ROCm/pytorch//Dockerfile: https://github.com/ROCm/pytorch/blob/main/Dockerfile
The ublue-os (and so also bazzite) OCI host image Containerfile has Sunshine installed; which is a 4k HDR 120fps remote desktop solution for gaming.
There's a `ujust remove-sunshine` command in system_files/desktop/shared/usr/share/ublue-os/just/80-bazzite.just : https://github.com/ublue-os/bazzite/blob/main/system_files/d... and also kernel args for AMD:
pstate-force-enable:
rpm-ostree kargs --append-if-missing=amd_pstate=active
ublue-os/config//Containerfile:
https://github.com/ublue-os/config/blob/main/ContainerfileLizardByte/Sunshine: https://github.com/LizardByte/Sunshine
moonlight-stream https://github.com/moonlight-stream
Anyways, hopefully this PR fixes the immediate issue: https://github.com/invoke-ai/InvokeAI/pull/5714/files
conda-forge/pytorch-cpu-feedstock > "Add ROCm variant?": https://github.com/conda-forge/pytorch-cpu-feedstock/issues/...
And Fedora supports OCI containers as host images and also podman container images with just systemd to respawn one or a pod of containers.
I'm not sure what you're pointing to with your reference to the Fedora-based images. I'm quite happy with my NixOS install and really don't want to switch to anything else. And as long as I have the correct kernel module, my host OS really shouldn't matter to run any of the images.

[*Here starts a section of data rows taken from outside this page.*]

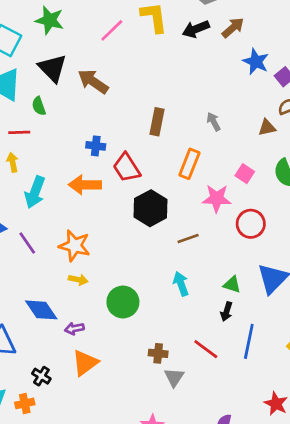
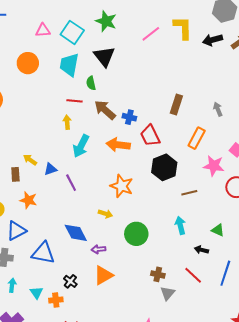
brown arrow: (93, 81) -> (105, 110), moved
orange star: (75, 246) -> (122, 186), moved
black arrow: (226, 312) -> (201, 250), moved, turned 80

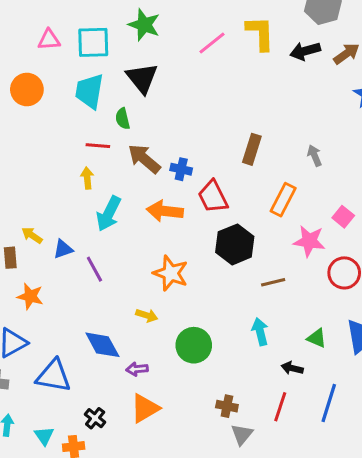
cyan square: (72, 32) -> (93, 42), turned -35
red line: (193, 275) -> (280, 407), turned 66

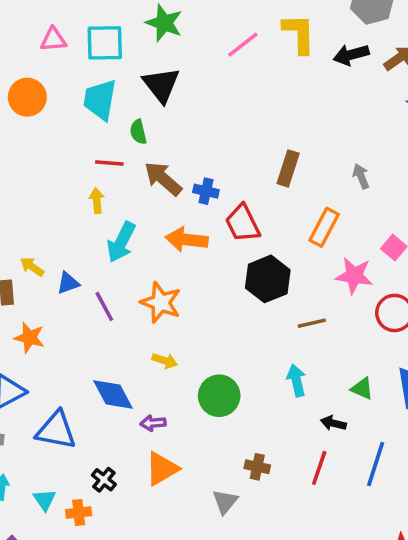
orange star: (171, 273) -> (161, 302), moved
gray triangle: (242, 434) -> (225, 502), moved

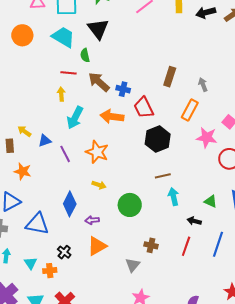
cyan trapezoid: (100, 100) -> (63, 37), turned 110
gray arrow: (361, 176) -> (203, 85), moved
brown line: (312, 323) -> (163, 176), moved
blue diamond: (113, 395) -> (70, 204), turned 55

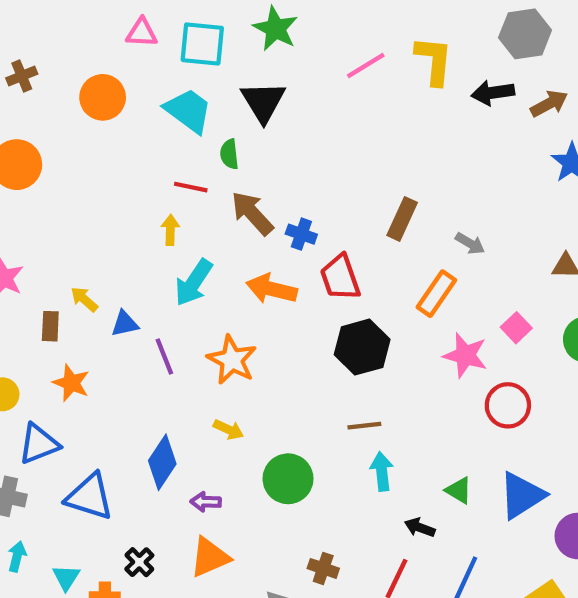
gray arrow: (203, 85) -> (470, 243), turned 136

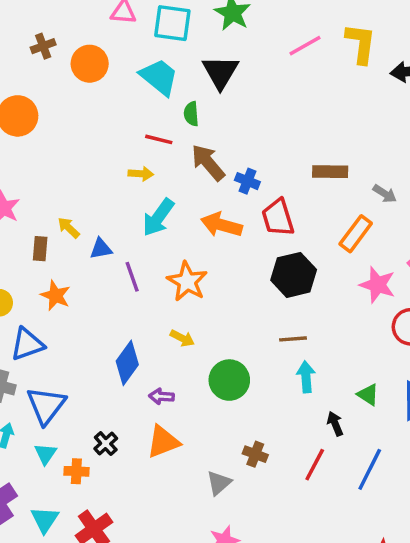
brown cross: (22, 76) -> (43, 46), moved
brown rectangle: (402, 219) -> (330, 172), turned 64
yellow arrow: (170, 230) -> (141, 174), turned 90
blue triangle: (90, 497) -> (46, 405), moved, turned 48
black arrow: (420, 527) -> (335, 424), turned 45

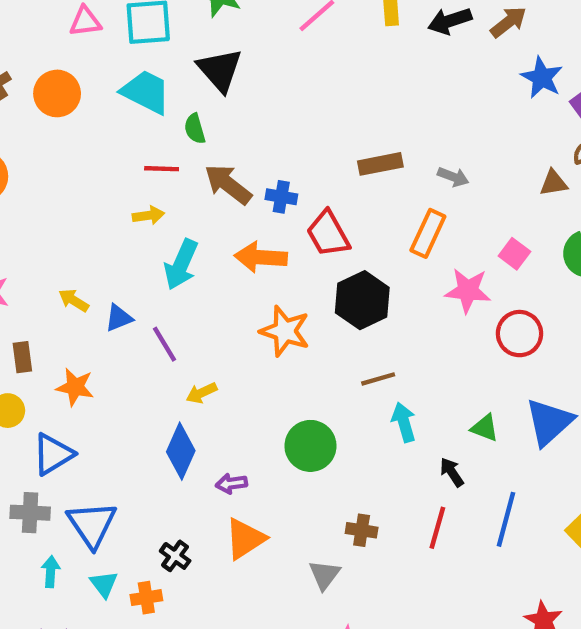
brown rectangle: (40, 249) -> (22, 357), moved
orange star: (187, 281) -> (285, 331), moved
yellow arrow: (182, 338) -> (201, 393), moved, turned 140

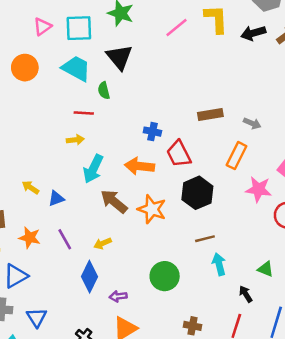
pink triangle: (85, 21) -> (42, 26), turned -30
brown arrow: (228, 184) -> (114, 201), moved
purple line: (164, 344) -> (65, 239), moved
blue triangle: (92, 524) -> (37, 317), size x0.7

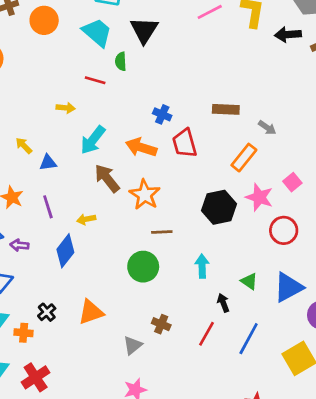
yellow arrow: (75, 140) -> (66, 108), moved
black hexagon: (197, 193) -> (219, 207), moved
brown line: (205, 239) -> (162, 232), moved
purple arrow: (118, 296) -> (19, 245), moved

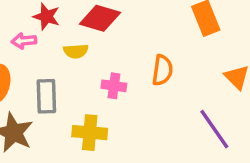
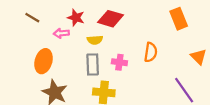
gray rectangle: (46, 96) -> (93, 64), moved

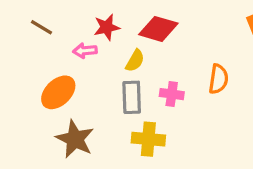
red star: (76, 18) -> (107, 27), turned -30
yellow semicircle: (95, 40) -> (135, 61), turned -56
orange ellipse: (44, 61) -> (58, 92), turned 30

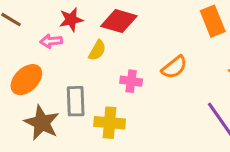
orange semicircle: (218, 79) -> (174, 67), turned 44
gray rectangle: (132, 97) -> (76, 101), moved

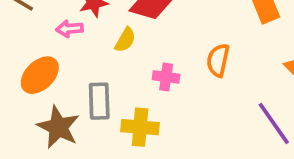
orange semicircle: (174, 67) -> (218, 60), turned 140

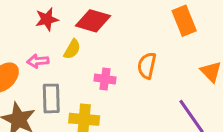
pink arrow: (69, 29) -> (38, 61), moved

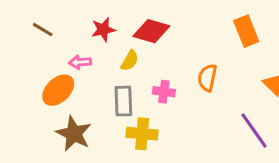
pink arrow: (38, 61) -> (80, 62), moved
gray rectangle: (51, 98) -> (123, 101), moved

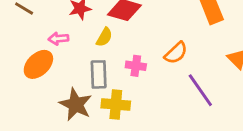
orange semicircle: (207, 78) -> (176, 53), turned -145
purple line: (254, 131) -> (200, 90), moved
brown star: (74, 134) -> (76, 105), moved

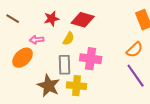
orange semicircle: (176, 53) -> (135, 50), moved
pink cross: (136, 66) -> (91, 59), size x1.5

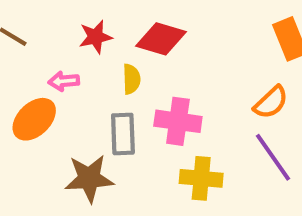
yellow semicircle: (69, 39) -> (131, 79), turned -32
brown star: (49, 86) -> (89, 178), turned -30
yellow cross: (77, 86) -> (201, 178), moved

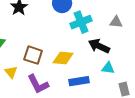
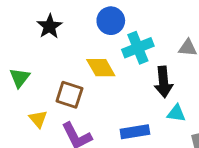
black arrow: (99, 46) -> (163, 82), turned -120
yellow diamond: (63, 58) -> (101, 68), moved, turned 55

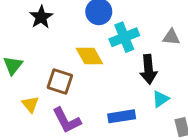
cyan triangle: (176, 113) -> (161, 99), turned -42

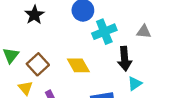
yellow diamond: (89, 56) -> (78, 65), moved
brown square: (60, 81) -> (38, 64), moved, turned 30

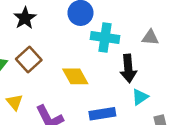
cyan cross: (104, 32) -> (105, 37), turned 30
brown square: (38, 64) -> (29, 59), moved

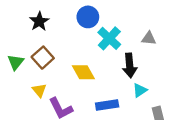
cyan cross: (105, 37) -> (109, 38), turned 35
yellow triangle: (15, 102) -> (39, 90), moved

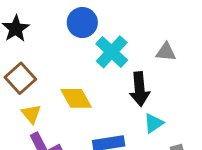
yellow triangle: (39, 90) -> (31, 114), moved

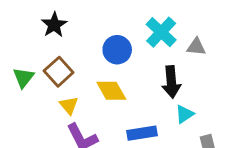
blue circle: (82, 23) -> (117, 50), moved
cyan cross: (112, 52) -> (161, 32), moved

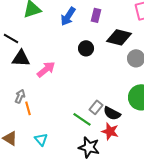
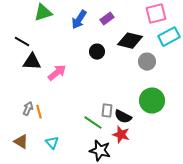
purple rectangle: (96, 15) -> (107, 19), turned 40
gray arrow: (20, 96) -> (28, 109), moved
gray rectangle: (96, 107) -> (107, 111), turned -32

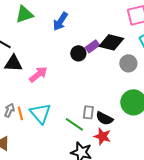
purple rectangle: (107, 19) -> (92, 46), moved
cyan triangle: (52, 143) -> (40, 113), moved, size x1.6

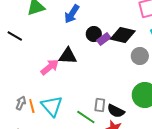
black circle: (78, 53) -> (94, 34), moved
black triangle: (13, 63) -> (68, 56), moved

And I'm sure it can be made to work with many base images, my point was just that the dependency management around pytorch was in a bad state, where it is extremely easy to break.
> Anyways, hopefully this PR fixes the immediate issue: https://github.com/invoke-ai/InvokeAI/pull/5714/files
It does! At least for me. It is my PR after all ;)

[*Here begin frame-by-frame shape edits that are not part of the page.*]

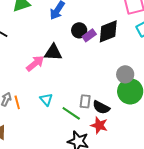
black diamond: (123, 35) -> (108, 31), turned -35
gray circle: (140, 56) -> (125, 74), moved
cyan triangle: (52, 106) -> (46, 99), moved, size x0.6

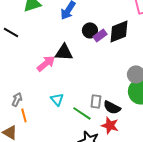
orange line: (17, 102) -> (24, 115), moved

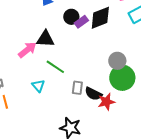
green line: (82, 113) -> (55, 67), moved
red star: (110, 125) -> (106, 102), moved, turned -30

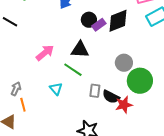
black triangle: (45, 39) -> (80, 50), moved
gray circle: (117, 61) -> (124, 63), moved

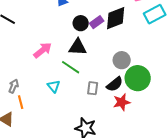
black circle: (89, 20) -> (81, 23), moved
black semicircle: (111, 97) -> (115, 84), moved, turned -66

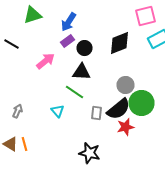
purple rectangle: (97, 22) -> (68, 41), moved
pink arrow: (43, 50) -> (46, 61), moved
black semicircle: (115, 84) -> (118, 109), size x1.4
orange line: (21, 102) -> (24, 144), moved

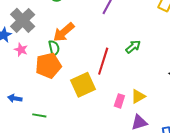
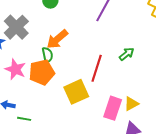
pink star: (21, 50) -> (15, 69), moved, size x1.5
pink rectangle: (119, 101) -> (113, 108), size x1.6
green line: (39, 115) -> (24, 119), moved

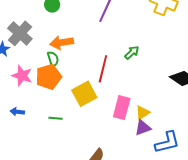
orange arrow: (57, 39) -> (62, 43), turned 35
yellow triangle: (131, 104) -> (143, 113), moved
green line: (24, 119) -> (56, 118), moved

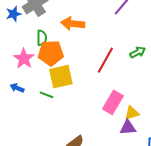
green semicircle: (53, 59) -> (42, 38), moved
pink star: (22, 76) -> (24, 59), moved
yellow square: (84, 94) -> (61, 77), moved
blue arrow: (17, 112) -> (17, 88), moved

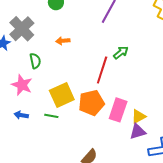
orange arrow: (73, 24) -> (63, 41), size x0.6
green arrow: (138, 52) -> (121, 53), moved
orange pentagon: (51, 53) -> (91, 103), moved

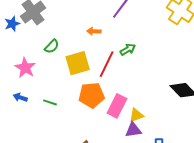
orange arrow: (63, 41) -> (94, 31), moved
green semicircle: (35, 61) -> (52, 46), moved, turned 49
yellow square: (62, 95) -> (78, 63), moved

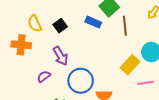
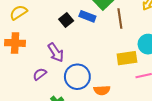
yellow semicircle: (35, 24) -> (18, 12), moved, turned 84
black square: (60, 26) -> (66, 20), moved
yellow rectangle: (130, 65) -> (127, 58), turned 42

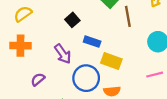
blue rectangle: (87, 16) -> (92, 42), moved
yellow rectangle: (127, 58) -> (111, 61), moved, turned 30
purple semicircle: (40, 74) -> (38, 79), moved

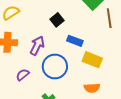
purple arrow: (63, 54) -> (37, 46), moved, turned -120
blue circle: (86, 78) -> (55, 67), moved

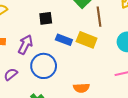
black square: (57, 20) -> (46, 18), turned 32
yellow rectangle: (92, 60) -> (87, 40), moved

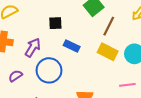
brown line: (99, 17) -> (109, 26), turned 30
yellow rectangle: (87, 40) -> (108, 52), moved

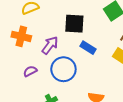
black square: (55, 23) -> (74, 24), size x1.5

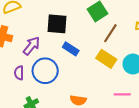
purple semicircle: (30, 71) -> (19, 73), moved, turned -64

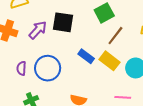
purple arrow: (31, 46) -> (38, 30), moved
blue rectangle: (71, 49) -> (86, 56), moved

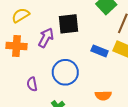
purple semicircle: (21, 68) -> (32, 84), moved

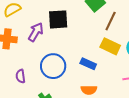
blue rectangle: (100, 51) -> (88, 64), moved

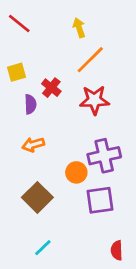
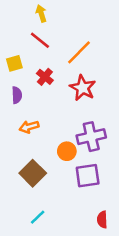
red line: (19, 24) -> (40, 40), moved
yellow arrow: (79, 28) -> (41, 13), moved
red star: (94, 100) -> (83, 88), turned 30
purple semicircle: (30, 104) -> (17, 95), moved

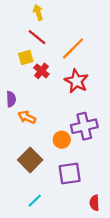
yellow square: (14, 63) -> (26, 57), moved
purple semicircle: (17, 95) -> (11, 99), moved
orange arrow: (29, 127) -> (27, 117), turned 42
purple square: (88, 176) -> (70, 174), moved

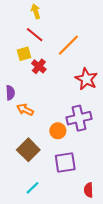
red star: (76, 81) -> (86, 79), moved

AMD fundamentally viewed/views GPUs as nothing more than a tool to make semicustom deals. Just like "xbox isn't the product, gamepass is the product" - well, for AMD "radeon isn't the product, semicustom is the product". The only thing they really need graphics for is APUs, and they don't need to beat the 4090, they just need to beat Xe-LP. They don't need raytracing, they don't need that "AI" crap (oops), just to run games at 720p/1080p.

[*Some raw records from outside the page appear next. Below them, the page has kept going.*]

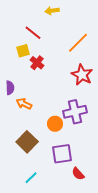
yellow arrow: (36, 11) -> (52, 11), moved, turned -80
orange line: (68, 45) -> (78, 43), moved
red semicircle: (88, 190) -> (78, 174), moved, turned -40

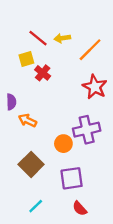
yellow arrow: (52, 11) -> (62, 38), moved
red semicircle: (78, 174) -> (80, 208), moved

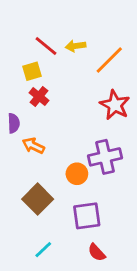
red cross: (43, 73) -> (39, 97), moved

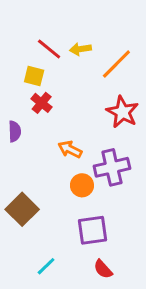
yellow square: (32, 71) -> (34, 76), turned 30
orange arrow: (33, 146) -> (70, 149), moved
brown square: (38, 199) -> (22, 209), moved

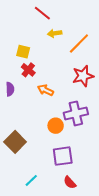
red line: (49, 49) -> (42, 13), moved
red star: (122, 112) -> (83, 76), turned 30
orange arrow: (70, 149) -> (45, 90), moved

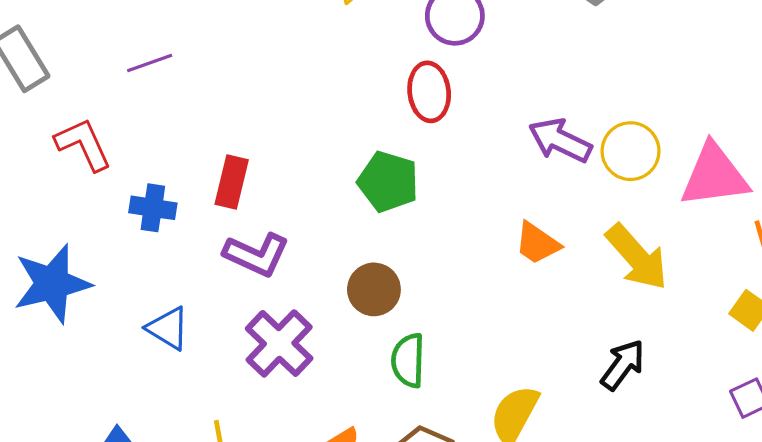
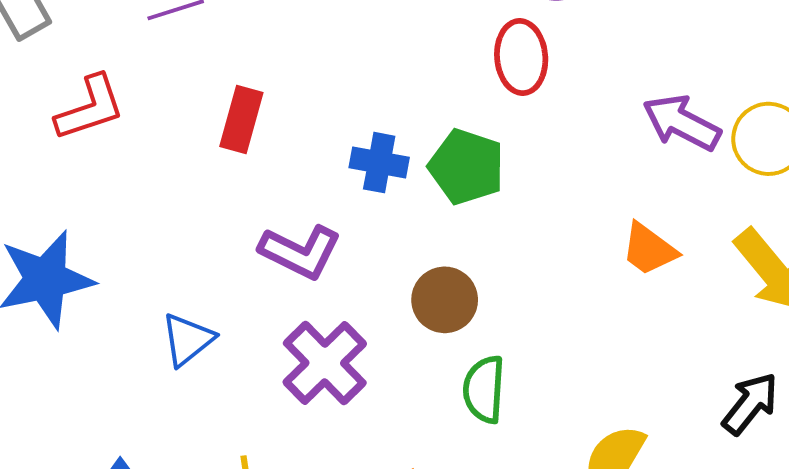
red L-shape: (83, 144) -> (90, 108), turned 94
red rectangle: (232, 182) -> (241, 120), moved
blue cross: (153, 208) -> (379, 163), moved
blue triangle: (168, 328) -> (188, 340), turned 48

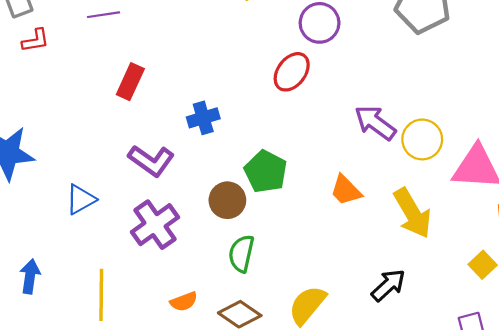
red ellipse: (521, 57) -> (292, 72), turned 33
red L-shape: (90, 108) -> (35, 40), moved, size x0.7
blue cross: (379, 163) -> (203, 118), turned -36
green pentagon: (467, 167) -> (266, 171), moved

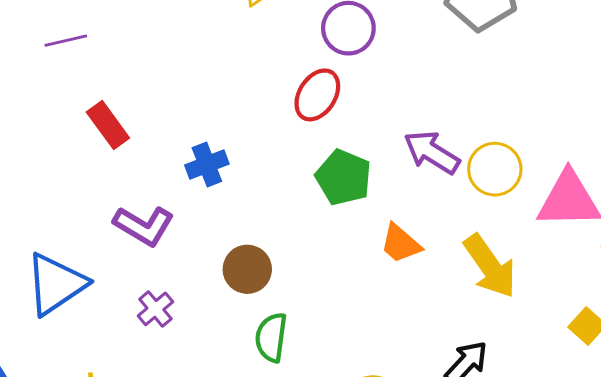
red rectangle: (130, 82) -> (108, 125), turned -56
green pentagon: (266, 171) -> (343, 177), moved
blue triangle: (81, 199) -> (56, 284), size x1.6
purple cross: (155, 225) -> (155, 309), size x0.6

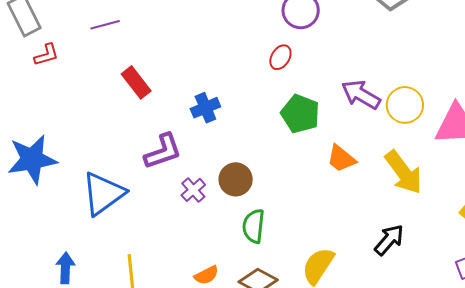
red ellipse: (317, 95) -> (280, 57), size x0.7
purple L-shape: (144, 226) -> (163, 151), turned -48
purple cross: (155, 309) -> (193, 190), moved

They're happy to squeeze whatever they can out of Sony/MS's R&D spend, but they aren't going to invest heavily on their own. And now that there is an obvious money fountain occurring in AI/ML... that is starting to change.
It was always about the money, specifically the lack of it. AMD knew HSA-Library/OpenCL/etc sucked, they didn't care, especially when the money was better spent going after Intel instead of NVIDIA. Intel is dysfunctional and AMD had a chance to crack their marketshare, and that's where every penny they had went. And that's probably not a wrong business decision.